IN PRAISE OF THE SINGULAR SEASON

I was brought up to believe that the months were consecutive and intrinsic to the calendar, serving solely as a measurement of the year. After all, isn't the seasonal continuum all part of the time continuum that culminates in New Year's Eve?

I no longer believe so.

With this autumn, I've come to see more clearly that the months are individually essential to the character - not the length - of the year. I refer to the ''creative'' seasons, the seasons that spell out life and continuity.

For the first time, I've realized that the year climaxes at the end of October, not at the end of December! Such a climax has nothing to do with duration and everything to do with celebration. As autumnal color spills over us, we look beyond a time continuum to something like a cavalcade.

I'm not thinking of the year in terms of diary entries or media sequences. The true year is to be valued for its beauty, not for its news value.

When you really think of it, the procession or cavalcade of ''creative'' seasons - spring, summer, autumn - is telling us that the need for celebration springs out of the need for continuity.

But wait a minute, what about winter?

Winter is a parenthesis in the year. Life goes underground. That season's beauty is stark and insular: It is the beauty of struggle, not of celebration. During this parenthesis, the real life-giving action proceeds from you and me, not from the season itself. We talk of ''wintering'' in Bermuda or of ''wintering'' our animals. For farmer and land, winter is a time of gestation and peace.

You might say that spring, summer, and autumn are gifts of the season bestowed upon us, whereas Christmas and New Year's Eve are gifts of the heart bestowed upon the season.

The deterioration and devastation wrought by winter have no headlines in the year's spiritual chronicle - no more than hurricane or earthquake, no more than man's inhumanity to man. Isn't the very beauty of the universe more representative of the cosmos than our fascination with any of its black holes?

The year is not to be viewed as a passive, impressionable surface on which the human predicament imprints itself. Outside a time frame, what we see is a threefold seasonal force with a purpose and impetus of its own. Like a good play, the year's true character portrayal reaches its high point just before the curtain falls. That high point flares through the transition of October with November.

Autumn, then, in all its glory, is an apotheosis - not a requiem. Autumn epitomizes the year's lyrical, throbbing nature as benign. Today I cannot escape this conclusion.

Right when the news media dutifully record the dark winters of world tragedy, seasonal explosions of color are offering new heights of hope.

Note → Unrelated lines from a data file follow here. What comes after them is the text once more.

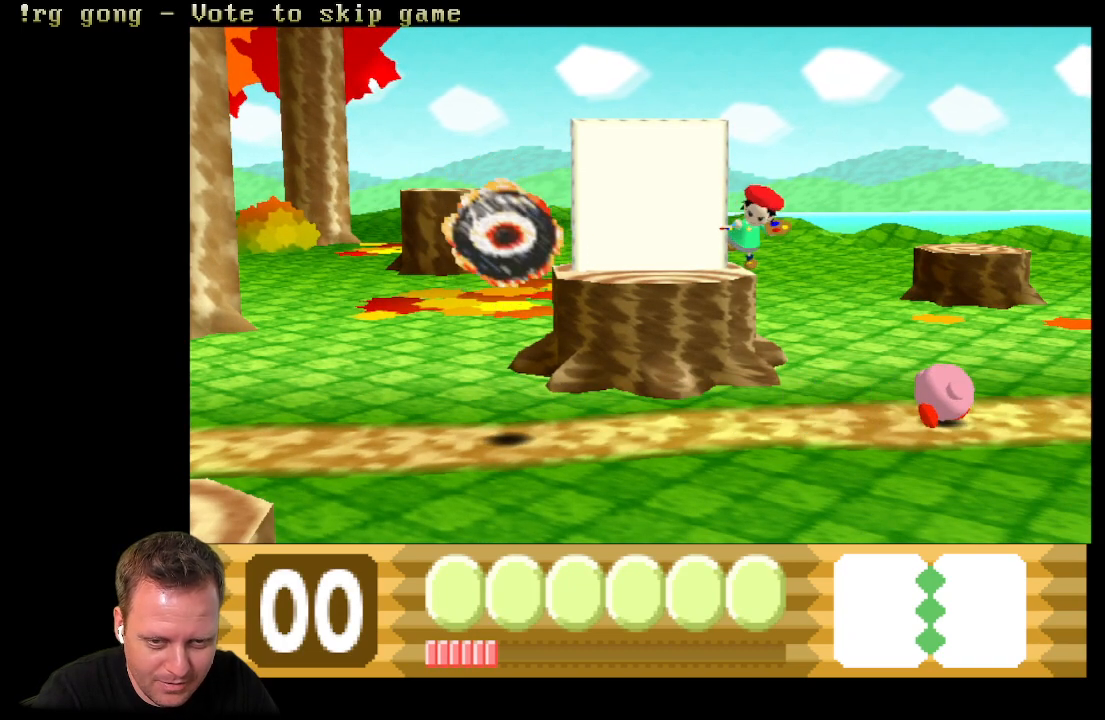
{"buttons": [], "left_stick": "center", "right_stick": "center", "events": [[150, "DPAD_RIGHT", "up"], [217, "DPAD_LEFT", "down"], [417, "DPAD_LEFT", "up"]]}
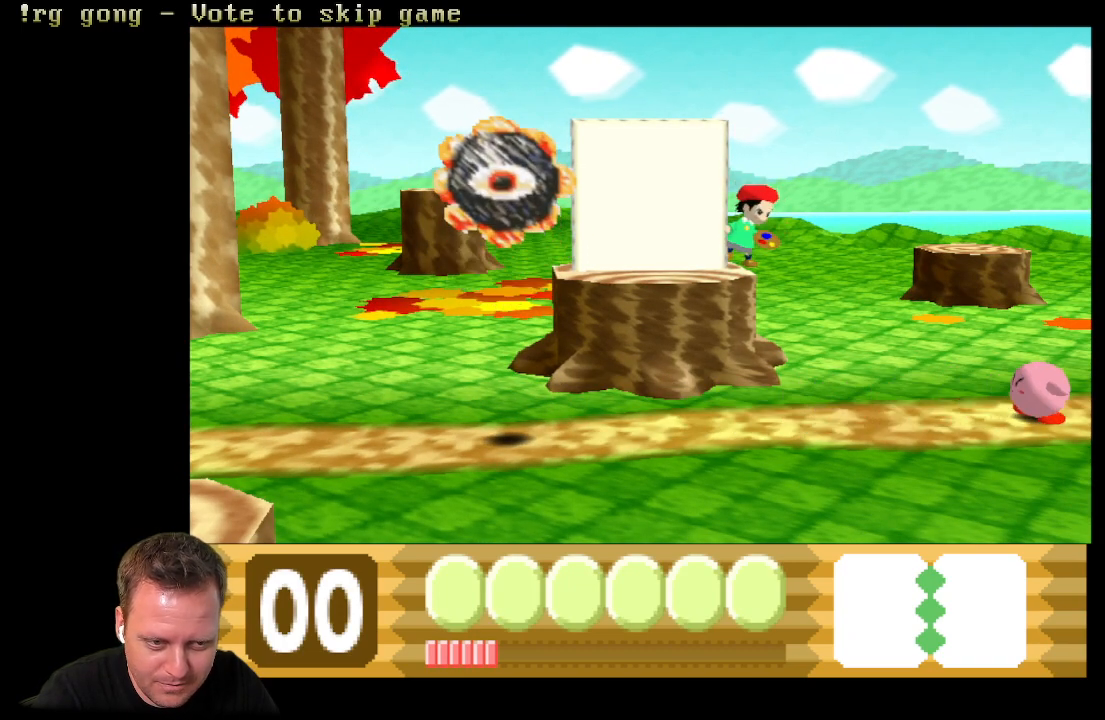
{"buttons": ["DPAD_LEFT"], "left_stick": "center", "right_stick": "center", "events": [[50, "DPAD_LEFT", "down"], [150, "DPAD_LEFT", "up"], [217, "DPAD_LEFT", "down"]]}
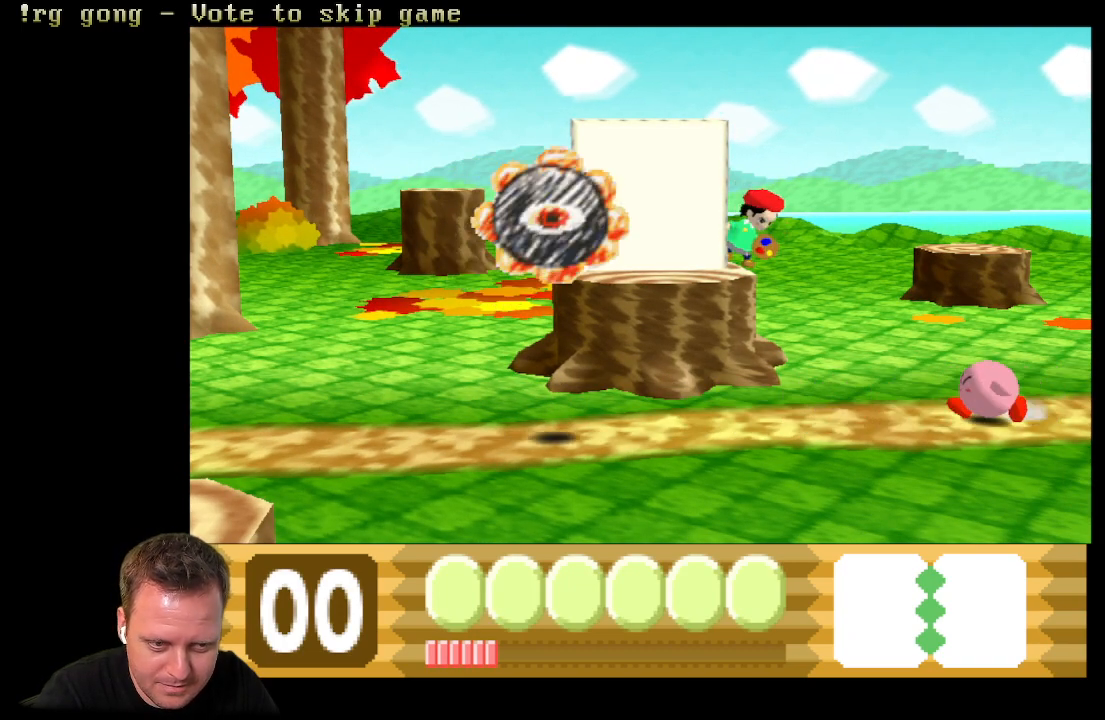
{"buttons": ["DPAD_LEFT"], "left_stick": "center", "right_stick": "center", "events": [[50, "DPAD_LEFT", "up"], [283, "DPAD_LEFT", "down"], [333, "DPAD_LEFT", "up"], [433, "DPAD_LEFT", "down"]]}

Sometimes that hope comes across in a surprising way. Many years ago, I was backpacking up Longspeak Mountain in Estes Park, Colo. About halfway up (some 2,000 feet or so), I came across a small lake. The view was breathtaking. It was late October and was unusually warm. Butterflies danced over the motionless blue water on a cloudless day.

I was completely alone, and nature's invitation was irresistible. I heaved off my backpack, stripped, and ran through the thin grass to the lake's edge. Without hesitation, I propelled myself into a low racing dive.

I shall never forget what happened next. As my shoulders hit the surface I felt a great thud within my chest.

My body suddenly lost all sensation - except for my arms, which thrashed the sub-zero water as I curved shoreward, almost hydroplaning my way to freedom. The warm sun bathed my body while I jumped around on the grass, seeking desperately to regain normal circulation. (Later I learned that this unmarked stretch of water was formed by overflow right off one of the glaciers!)

As I rubbed down briskly and hastily dressed, the foothill's peak continued to look down benignly at me, and the lake's smiling seemed to be beckoning me again. I began laughing. What I had experienced was not the kind of climax to the year that I could have foreseen in all my naivete!

Now as I write this, I glance out the window. Autumn is not writing its own story. From deciduous tree to tree, I catch glimpses of spring and summer there in the different stages of the leaves' shading. In no previous autumn has this been so noticeable.

Suddenly, I see it all happening in one tree. The late afternoon sun is highlighting clusters of color in a single maple - yellow against green, indigo against gold, crimson against russet.

A cavalcade of the seasons.

Before my eyes, as the leaves flutter frenetically in the wind, this elect procession of months is moving symbolically through these color contrasts into its final act of celebration. In a special sense, autumn is the autobiography of the year.